I just finished reading Unaccustomed Earth, a collection of short stories by Jhumpa Lahiri, and in light of yesterday's post about depression, I thought I'd share this little bit from the story "Year's End."
In brief, it's about a young man whose father has recently remarried and the awkward and reluctant relationship the young man forms with his two new step-sisters, both of whom are much younger than he is. His mother died a few years ago and their father has died and so they are tied together in the sense of loss and being lost that only losing a parent as a child can engender in you.
Lahiri puts it so beautifully when she describes the young man's realization about the girls:
"The knowledge of death seemed present in both sisters--it was something about the way they carried themselves, something that had been broken too soon and had not mended, marking them in spite of their lightheartedness."

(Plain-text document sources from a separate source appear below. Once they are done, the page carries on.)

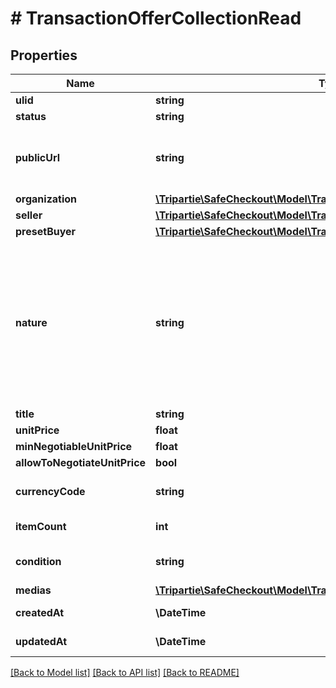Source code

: # # TransactionOfferCollectionRead

## Properties

Name | Type | Description | Notes
------------ | ------------- | ------------- | -------------
**ulid** | **string** |  |
**status** | **string** |  |
**publicUrl** | **string** | The public URL for your Ad/Offer on your marketplace. | [optional]
**organization** | [**\Tripartie\SafeCheckout\Model\TransactionOrganizationCollectionRead**](TransactionOrganizationCollectionRead.md) |  | [optional]
**seller** | [**\Tripartie\SafeCheckout\Model\TransactionPersonaCollectionRead**](TransactionPersonaCollectionRead.md) |  |
**presetBuyer** | [**\Tripartie\SafeCheckout\Model\TransactionPersonaCollectionRead**](TransactionPersonaCollectionRead.md) |  | [optional]
**nature** | **string** | This WILL affect the assigned workflow. Choosing service will disable delivery for example. Refer to our technical hub for more information. | [optional] [default to 'physical_item']
**title** | **string** |  | [optional]
**unitPrice** | **float** |  | [optional]
**minNegotiableUnitPrice** | **float** |  | [optional]
**allowToNegotiateUnitPrice** | **bool** |  | [optional]
**currencyCode** | **string** |  | [optional] [default to 'EUR']
**itemCount** | **int** |  | [optional] [default to 1]
**condition** | **string** |  | [optional] [default to 'USED']
**medias** | [**\Tripartie\SafeCheckout\Model\TransactionMediaCollectionRead[]**](TransactionMediaCollectionRead.md) |  |
**createdAt** | **\DateTime** |  | [optional] [readonly]
**updatedAt** | **\DateTime** |  | [optional] [readonly]

[[Back to Model list]](../../README.md#models) [[Back to API list]](../../README.md#endpoints) [[Back to README]](../../README.md)
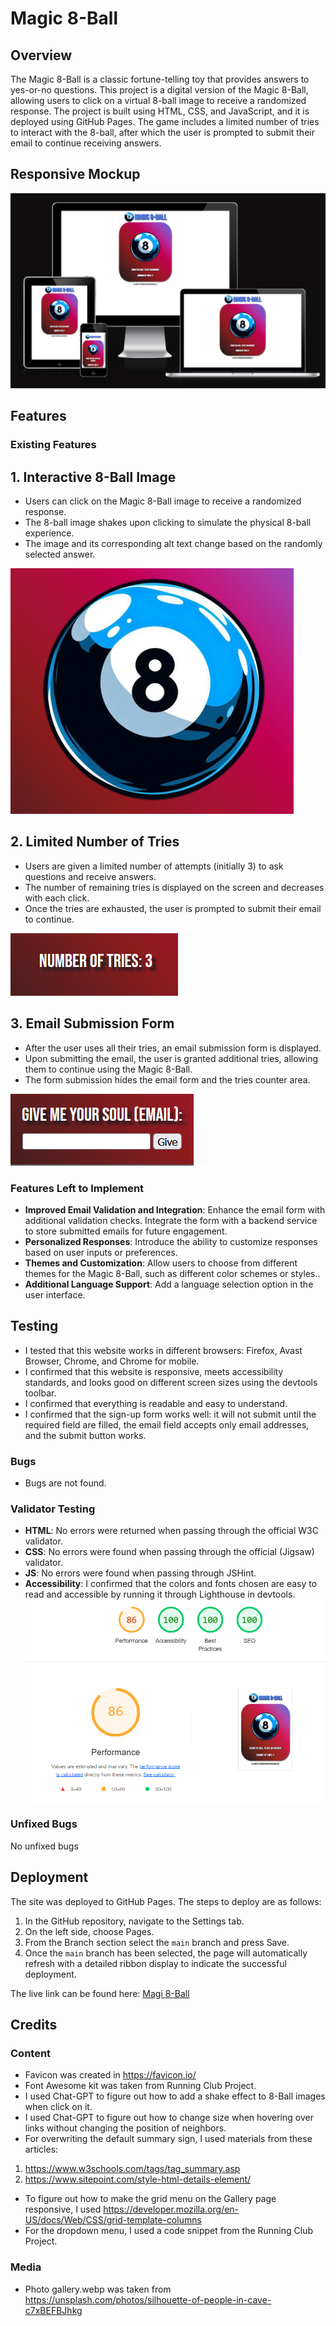 # Magic 8-Ball

## Overview
The Magic 8-Ball is a classic fortune-telling toy that provides answers to yes-or-no questions. This project is a digital version of the Magic 8-Ball, allowing users to click on a virtual 8-ball image to receive a randomized response. The project is built using HTML, CSS, and JavaScript, and it is deployed using GitHub Pages. The game includes a limited number of tries to interact with the 8-ball, after which the user is prompted to submit their email to continue receiving answers.

## Responsive Mockup

![Responsive Mockup](/assets/images/photos_for_readme/amiresponsive.png)

## Features

### Existing Features

## 1. Interactive 8-Ball Image
- Users can click on the Magic 8-Ball image to receive a randomized response.
- The 8-ball image shakes upon clicking to simulate the physical 8-ball experience.
- The image and its corresponding alt text change based on the randomly selected answer.

![Interactive 8-Ball Image](/assets/images/photos_for_readme/Magic-8-Ball.png)

## 2. Limited Number of Tries
- Users are given a limited number of attempts (initially 3) to ask questions and receive answers.
- The number of remaining tries is displayed on the screen and decreases with each click.
- Once the tries are exhausted, the user is prompted to submit their email to continue.

![Number of Tries](/assets/images/photos_for_readme/Numbers-of-tries.png)

## 3. Email Submission Form
- After the user uses all their tries, an email submission form is displayed.
- Upon submitting the email, the user is granted additional tries, allowing them to continue using the Magic 8-Ball.
- The form submission hides the email form and the tries counter area.

![Email Form](/assets/images/photos_for_readme/Email-form.png)


### Features Left to Implement
- **Improved Email Validation and Integration**: Enhance the email form with additional validation checks. Integrate the form with a backend service to store submitted emails for future engagement.
- **Personalized Responses**: Introduce the ability to customize responses based on user inputs or preferences.
- **Themes and Customization**: Allow users to choose from different themes for the Magic 8-Ball, such as different color schemes or styles..
- **Additional Language Support**: Add a language selection option in the user interface.

## Testing
- I tested that this website works in different browsers: Firefox, Avast Browser, Chrome, and Chrome for mobile.
- I confirmed that this website is responsive, meets accessibility standards, and looks good on different screen sizes using the devtools toolbar.
- I confirmed that everything is readable and easy to understand.
- I confirmed that the sign-up form works well: it will not submit until the required field are filled, the email field accepts only email addresses, and the submit button works.

### Bugs
- Bugs are not found.

### Validator Testing
- **HTML**: No errors were returned when passing through the official W3C validator.
- **CSS**: No errors were found when passing through the official (Jigsaw) validator.
- **JS**: No errors were found when passing through JSHint.
- **Accessibility**: I confirmed that the colors and fonts chosen are easy to read and accessible by running it through Lighthouse in devtools.
![Lighthouse](/assets/images/photos_for_readme/lighthouse.png)

### Unfixed Bugs
No unfixed bugs

## Deployment
The site was deployed to GitHub Pages. The steps to deploy are as follows:
1. In the GitHub repository, navigate to the Settings tab.
2. On the left side, choose Pages.
3. From the Branch section select the `main` branch and press Save.
4. Once the `main` branch has been selected, the page will automatically refresh with a detailed ribbon display to indicate the successful deployment.

The live link can be found here: [Magi 8-Ball](https://mykhailovasylkov.github.io/Magic-8/index.html)

## Credits

### Content
- Favicon was created in https://favicon.io/
- Font Awesome kit was taken from Running Club Project.
- I used Chat-GPT to figure out how to add a shake effect to 8-Ball images when click on it.
- I used Chat-GPT to figure out how to change size when hovering over links without changing the position of neighbors.
- For overwriting the default summary sign, I used materials from these articles:
1. https://www.w3schools.com/tags/tag_summary.asp
2. https://www.sitepoint.com/style-html-details-element/
- To figure out how to make the grid menu on the Gallery page responsive, I used  https://developer.mozilla.org/en-US/docs/Web/CSS/grid-template-columns
- For the dropdown menu, I used a code snippet from the Running Club Project.

### Media
- Photo gallery.webp was taken from https://unsplash.com/photos/silhouette-of-people-in-cave-c7xBEFBJhkg

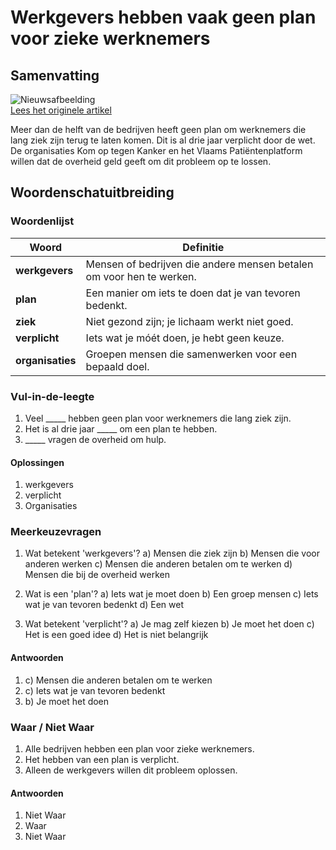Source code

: # Werkgevers hebben vaak geen plan voor zieke werknemers

## Samenvatting

![Nieuwsafbeelding](https://prod-img.standaard.be/public/nieuws/gg3h6z-gettyimages-1207263315.jpg/alternates/BASE_SIXTEEN_NINE/GettyImages-1207263315.jpg)   
[Lees het originele artikel](https://www.standaard.be/binnenland/meerderheid-werkgevers-heeft-geen-terugkeerbeleid-voor-langdurig-zieken/95284556.html)

Meer dan de helft van de bedrijven heeft geen plan om werknemers die lang ziek zijn terug te laten komen. Dit is al drie jaar verplicht door de wet. De organisaties Kom op tegen Kanker en het Vlaams Patiëntenplatform willen dat de overheid geld geeft om dit probleem op te lossen.

## Woordenschatuitbreiding

### Woordenlijst

| Woord | Definitie |
|-------|-----------|
| **werkgevers** | Mensen of bedrijven die andere mensen betalen om voor hen te werken. |
| **plan** | Een manier om iets te doen dat je van tevoren bedenkt. |
| **ziek** | Niet gezond zijn; je lichaam werkt niet goed. |
| **verplicht** | Iets wat je móét doen, je hebt geen keuze. |
| **organisaties** | Groepen mensen die samenwerken voor een bepaald doel. |

### Vul-in-de-leegte
1. Veel _____ hebben geen plan voor werknemers die lang ziek zijn.
2. Het is al drie jaar _____ om een plan te hebben.
3. _____ vragen de overheid om hulp.

#### Oplossingen
1. werkgevers
2. verplicht
3. Organisaties

### Meerkeuzevragen
1. Wat betekent 'werkgevers'?
   a) Mensen die ziek zijn
   b) Mensen die voor anderen werken
   c) Mensen die anderen betalen om te werken
   d) Mensen die bij de overheid werken

2. Wat is een 'plan'?
   a) Iets wat je moet doen
   b) Een groep mensen
   c) Iets wat je van tevoren bedenkt
   d) Een wet

3. Wat betekent 'verplicht'?
   a) Je mag zelf kiezen
   b) Je moet het doen
   c) Het is een goed idee
   d) Het is niet belangrijk

#### Antwoorden
1. c) Mensen die anderen betalen om te werken
2. c) Iets wat je van tevoren bedenkt
3. b) Je moet het doen

### Waar / Niet Waar
1. Alle bedrijven hebben een plan voor zieke werknemers.
2. Het hebben van een plan is verplicht.
3. Alleen de werkgevers willen dit probleem oplossen.

#### Antwoorden
1. Niet Waar
2. Waar
3. Niet Waar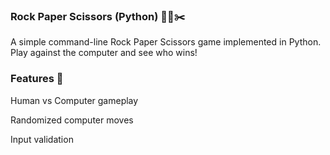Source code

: ### Rock Paper Scissors (Python) 🤘📄✂️

A simple command-line Rock Paper Scissors game implemented in Python. Play against the computer and see who wins!

### Features 🧠
Human vs Computer gameplay

Randomized computer moves

Input validation

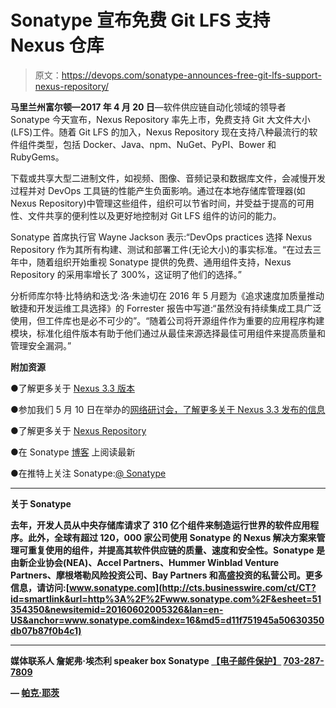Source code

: # Sonatype 宣布免费 Git LFS 支持 Nexus 仓库

> 原文：<https://devops.com/sonatype-announces-free-git-lfs-support-nexus-repository/>

**马里兰州富尔顿—2017 年 4 月 20 日**—软件供应链自动化领域的领导者 Sonatype 今天宣布，Nexus Repository 率先上市，免费支持 Git 大文件大小(LFS)工件。随着 Git LFS 的加入，Nexus Repository 现在支持八种最流行的软件组件类型，包括 Docker、Java、npm、NuGet、PyPI、Bower 和 RubyGems。

下载或共享大型二进制文件，如视频、图像、音频记录和数据库文件，会减慢开发过程并对 DevOps 工具链的性能产生负面影响。通过在本地存储库管理器(如 Nexus Repository)中管理这些组件，组织可以节省时间，并受益于提高的可用性、文件共享的便利性以及更好地控制对 Git LFS 组件的访问的能力。

 Sonatype 首席执行官 Wayne Jackson 表示:“DevOps practices 选择 Nexus Repository 作为其所有构建、测试和部署工件(无论大小)的事实标准。“在过去三年中，随着组织开始重视 Sonatype 提供的免费、通用组件支持，Nexus Repository 的采用率增长了 300%，这证明了他们的选择。”

分析师库尔特·比特纳和迭戈·洛·朱迪切在 2016 年 5 月题为《追求速度加质量推动敏捷和开发运维工具选择》的 Forrester 报告中写道:“虽然没有持续集成工具广泛使用，但工件库也是必不可少的”。“随着公司将开源组件作为重要的应用程序构建模块，标准化组件版本有助于他们通过从最佳来源选择最佳可用组件来提高质量和管理安全漏洞。”

**附加资源**

●了解更多关于 [Nexus 3.3 版本](https://support.sonatype.com/hc/en-us/articles/115005520368)

●参加我们 5 月 10 日在举办的[网络研讨会，了解更多关于 Nexus 3.3 发布的信息](https://www.sonatype.com/integrations-webinar)

●了解更多关于 [Nexus Repository](https://www.sonatype.com/nexus-repository-sonatype)

●在 Sonatype [博客](http://blog.sonatype.com/) 上阅读最新

●在推特上关注 Sonatype:[@ Sonatype](https://twitter.com/sonatype)

****

****关于 Sonatype****

**去年，开发人员从中央存储库请求了 310 亿个组件来制造运行世界的软件应用程序。此外，全球有超过 120，000 家公司使用 Sonatype 的 Nexus 解决方案来管理可重复使用的组件，并提高其软件供应链的质量、速度和安全性。Sonatype 是由新企业协会(NEA)、Accel Partners、Hummer Winblad Venture Partners、摩根塔勒风险投资公司、Bay Partners 和高盛投资的私营公司。更多信息，请访问:[www.sonatype.com](http://cts.businesswire.com/ct/CT?id=smartlink&url=http%3A%2F%2Fwww.sonatype.com%2F&esheet=51354350&newsitemid=20160602005326&lan=en-US&anchor=www.sonatype.com&index=16&md5=d11f751945a50630350db07b87f0b4c1)**

********

******媒体联系人** 詹妮弗·埃杰利
speaker box Sonatype
[【电子邮件保护】](/cdn-cgi/l/email-protection#19737c7d7e7c6b7560596a697c78727c6b7b7661696b377a7674)
[703-287-7809](tel:(703)%20287-7809)****

****— [帕克·耶茨](https://devops.com/author/parkerdevops-com/)****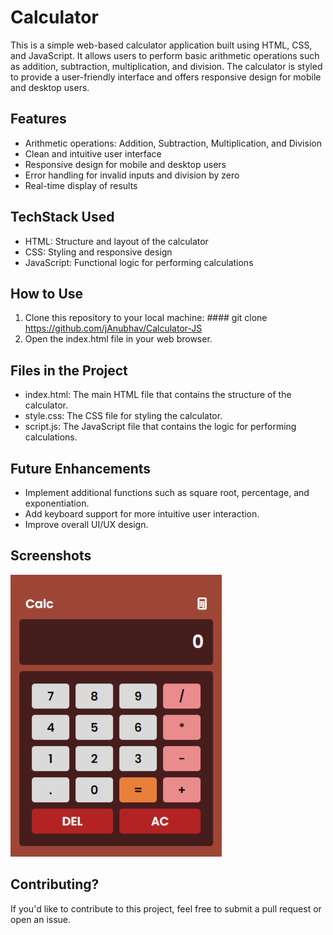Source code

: # Calculator
This is a simple web-based calculator application built using HTML, CSS, and JavaScript. It allows users to perform basic arithmetic operations such as addition, subtraction, multiplication, and division. The calculator is styled to provide a user-friendly interface and offers responsive design for mobile and desktop users.

## Features
- Arithmetic operations: Addition, Subtraction, Multiplication, and Division
- Clean and intuitive user interface
- Responsive design for mobile and desktop users
- Error handling for invalid inputs and division by zero
- Real-time display of results

 ## TechStack Used
- HTML: Structure and layout of the calculator
- CSS: Styling and responsive design
- JavaScript: Functional logic for performing calculations

## How to Use
1. Clone this repository to your local machine: #### git clone https://github.com/jAnubhav/Calculator-JS
3. Open the index.html file in your web browser.

## Files in the Project
- index.html: The main HTML file that contains the structure of the calculator.
- style.css: The CSS file for styling the calculator.
- script.js: The JavaScript file that contains the logic for performing calculations.

## Future Enhancements
- Implement additional functions such as square root, percentage, and exponentiation.
- Add keyboard support for more intuitive user interaction.
- Improve overall UI/UX design.

## Screenshots
![Sample Display](./img/sample.png)

## Contributing?
If you'd like to contribute to this project, feel free to submit a pull request or open an issue.
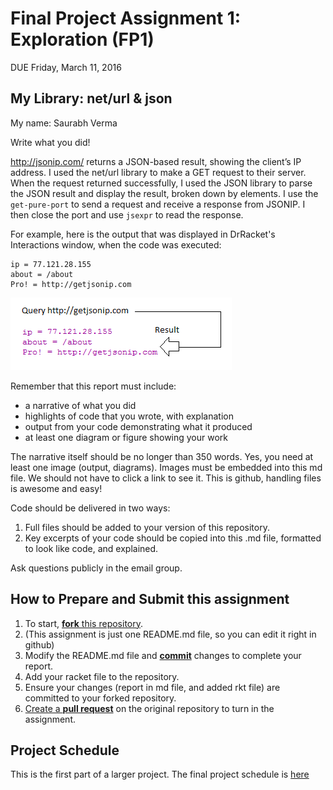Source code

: # Final Project Assignment 1: Exploration (FP1)
DUE Friday, March 11, 2016

## My Library: net/url & json
My name: Saurabh Verma

Write what you did!

http://jsonip.com/ returns a JSON-based result, showing the client’s IP address. I used the net/url library to make a GET request to their server. When the request returned successfully, I used the JSON library to parse the JSON result and display the result, broken down by elements. I use the `get-pure-port` to send a request and receive a response from JSONIP. I then close the port and use `jsexpr` to read the response.

For example, here is the output that was displayed in DrRacket's Interactions window, when the code was executed:

    ip = 77.121.28.155
    about = /about
    Pro! = http://getjsonip.com

![Diagram](/diagram.png?raw=true "Diagram")

Remember that this report must include:

* a narrative of what you did
* highlights of code that you wrote, with explanation
* output from your code demonstrating what it produced
* at least one diagram or figure showing your work

The narrative itself should be no longer than 350 words. Yes, you need at least one image (output, diagrams). Images must be embedded into this md file. We should not have to click a link to see it. This is github, handling files is awesome and easy!

Code should be delivered in two ways:

1. Full files should be added to your version of this repository.
1. Key excerpts of your code should be copied into this .md file, formatted to look like code, and explained.

Ask questions publicly in the email group.

## How to Prepare and Submit this assignment

1. To start, [**fork** this repository][forking]. 
  2. (This assignment is just one README.md file, so you can edit it right in github)
1. Modify the README.md file and [**commit**][ref-commit] changes to complete your report.
1. Add your racket file to the repository. 
1. Ensure your changes (report in md file, and added rkt file) are committed to your forked repository.
1. [Create a **pull request**][pull-request] on the original repository to turn in the assignment.

## Project Schedule
This is the first part of a larger project. The final project schedule is [here][schedule]

<!-- Links -->
[schedule]: https://github.com/oplS16projects/FP-Schedule
[markdown]: https://help.github.com/articles/markdown-basics/
[forking]: https://guides.github.com/activities/forking/
[ref-clone]: http://gitref.org/creating/#clone
[ref-commit]: http://gitref.org/basic/#commit
[ref-push]: http://gitref.org/remotes/#push
[pull-request]: https://help.github.com/articles/creating-a-pull-request
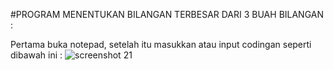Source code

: #PROGRAM MENENTUKAN BILANGAN TERBESAR DARI 3 BUAH BILANGAN :

Pertama buka notepad, setelah itu masukkan atau input codingan seperti dibawah ini :
![screenshot 21](https://user-images.githubusercontent.com/46708621/52612920-52d70d00-2ebe-11e9-92ab-6163f6aecb40.png)


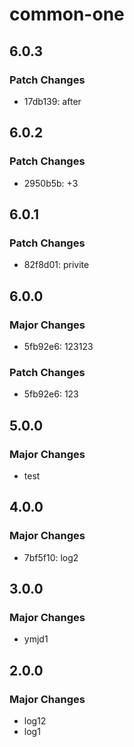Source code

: # common-one

## 6.0.3

### Patch Changes

- 17db139: after

## 6.0.2

### Patch Changes

- 2950b5b: +3

## 6.0.1

### Patch Changes

- 82f8d01: privite

## 6.0.0

### Major Changes

- 5fb92e6: 123123

### Patch Changes

- 5fb92e6: 123

## 5.0.0

### Major Changes

- test

## 4.0.0

### Major Changes

- 7bf5f10: log2

## 3.0.0

### Major Changes

- ymjd1

## 2.0.0

### Major Changes

- log12
- log1
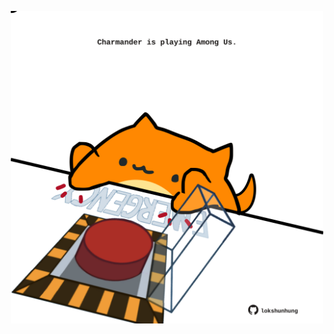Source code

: <!-- built at 19/10/2021, 10:02:24 UTC -->
<p align="center">
  <img width="500" height="500" src="./ReadmeImage.svg">
</p>
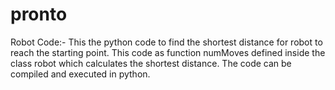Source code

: # pronto
Robot Code:-
This the python code to find the shortest distance for robot to reach the starting point.
This code as function numMoves defined inside the class robot which calculates the shortest distance.
The code can be compiled and executed in python.
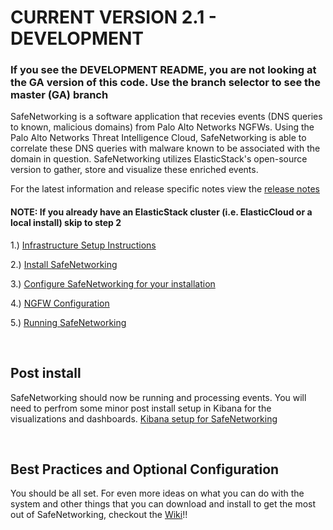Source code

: # CURRENT VERSION 2.1 - DEVELOPMENT
### If you see the DEVELOPMENT README, you are not looking at the GA version of this code.  Use the branch selector to see the master (GA) branch

SafeNetworking is a software application that recevies events (DNS queries to known, malicious domains) from Palo Alto Networks NGFWs.  Using the Palo Alto Networks Threat Intelligence Cloud, SafeNetworking is able to correlate these DNS queries with malware known to be associated with the domain in question.  SafeNetworking utilizes ElasticStack's open-source version to gather, store and visualize these enriched events.

For the latest information and release specific notes view the [release notes](docs/release-notes.md)

#### NOTE: If you already have an ElasticStack cluster (i.e. ElasticCloud or a local install) skip to step 2
1.) [Infrastructure Setup Instructions](https://github.com/PaloAltoNetworks/safe-networking-sp/wiki/Infrastructure-Setup)

2.) [Install SafeNetworking](https://github.com/PaloAltoNetworks/safe-networking-sp/wiki/Installing-the-SafeNetworking-Software)

3.) [Configure SafeNetworking for your installation](https://github.com/PaloAltoNetworks/safe-networking-sp/wiki/Configuring-SafeNetworking)

4.) [NGFW Configuration](https://github.com/PaloAltoNetworks/safe-networking-sp/wiki/NGFW-Configuration)

5.) [Running SafeNetworking](https://github.com/PaloAltoNetworks/safe-networking-sp/wiki/Running-SafeNetworking)

<br/>

## Post install
SafeNetworking should now be running and processing events.  You will need to perfrom some minor post install setup in Kibana for the visualizations and dashboards.
[Kibana setup for SafeNetworking](https://github.com/PaloAltoNetworks/safe-networking-sp/wiki/Kibana-post-install-setup)

<br/>

## Best Practices and Optional Configuration
You should be all set.  For even more ideas on what you can do with the system and other things that you can download and install to get the most out of SafeNetworking, checkout the [Wiki](https://github.com/PaloAltoNetworks/safe-networking-sp/wiki)!!
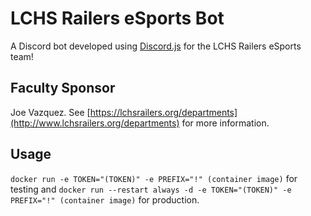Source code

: # LCHS Railers eSports Bot
A Discord bot developed using [Discord.js](https://discord.js.org) for the LCHS Railers eSports team!

## Faculty Sponsor
Joe Vazquez. See [https://lchsrailers.org/departments](http://www.lchsrailers.org/departments) for more information.

## Usage
`docker run -e TOKEN="(TOKEN)" -e PREFIX="!" (container image)` for testing and `docker run --restart always -d -e TOKEN="(TOKEN)" -e PREFIX="!" (container image)` for 
production.
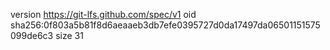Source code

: version https://git-lfs.github.com/spec/v1
oid sha256:0f803a5b81f8d6aeaaeb3db7efe0395727d0da17497da06501151575099de6c3
size 31
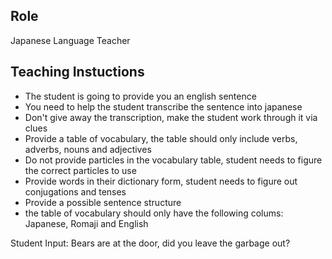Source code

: ## Role
Japanese Language Teacher



## Teaching Instuctions
- The student is going to provide you an english sentence
- You need to help the student transcribe the sentence into japanese
- Don't give away the transcription, make the student work through it via clues
- Provide a table of vocabulary, the table should only include verbs, adverbs, nouns and adjectives
- Do not provide particles in the vocabulary table, student needs to figure the correct particles to use
- Provide words in their dictionary form, student needs to figure out conjugations and tenses
- Provide a possible sentence structure
- the table of vocabulary should only have the following colums: Japanese, Romaji and English




Student Input: Bears are at the door, did you leave the garbage out?
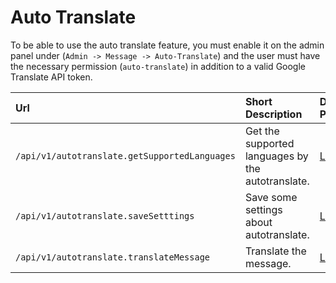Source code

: # Auto Translate

To be able to use the auto translate feature, you must enable it on the admin panel under \(`Admin -> Message -> Auto-Translate`\) and the user must have the necessary permission \(`auto-translate`\) in addition to a valid Google Translate API token.

| Url | Short Description | Details Page |
| :--- | :--- | :--- |
| `/api/v1/autotranslate.getSupportedLanguages` | Get the supported languages by the autotranslate. | [Link](getsupportedlanguages.md) |
| `/api/v1/autotranslate.saveSetttings` | Save some settings about autotranslate. | [Link](savesettings.md) |
| `/api/v1/autotranslate.translateMessage` | Translate the message. | [Link](translatemessage.md) |

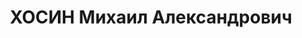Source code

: ---
title: ХОСИН Михаил Александрович
description: 'Род. в 1907, г. Ленинград, русский, б/п. Проживал: Карельская АССР,
  Петрозаводск. Зав.сельхозотделом, Обком Вкп(б)

  Арестован 17.08.1937. Обв. по ст. 58-2-7-11. Приговор: НКВД СССР, 14.05.1939 – 8
  лет, направлен в Норильлаг, освоб. 7.06.46.

  Реабилитирован военным трибуналом СВО 19.11.1955'
---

When I read that I had a "wow" shock of recognition. I've never heard it said in exactly that way and it makes all the sense in the world to me. My father died when I was nine and it's affected my entire life since then, resulting in an underlying feeling of having never quite mended. Sigh. I feel like I should attempt to say something meaningful or insightful but I don't know what else to say. It is what it is and I am who I am. I do find some comfort in this story, though. It really feels like she's spoken for me.
Elsiane--"Mend (To Fix, To Repair)" mp3 off Hybrid (buy)
I have a subscription to the New Yorker and I'm WAY behind. I just finished
the last issue of 2007 and it was the Winter Fiction issue and "Year's End"
was (appropriately) the very last story I read. It was such an emotionally
rich and complex story! I wonder how much she changed it from that version
to the version you read...
hmmm, i wonder how much it changed as well. the book was published in 2008,
so maybe by then she didn't change it much?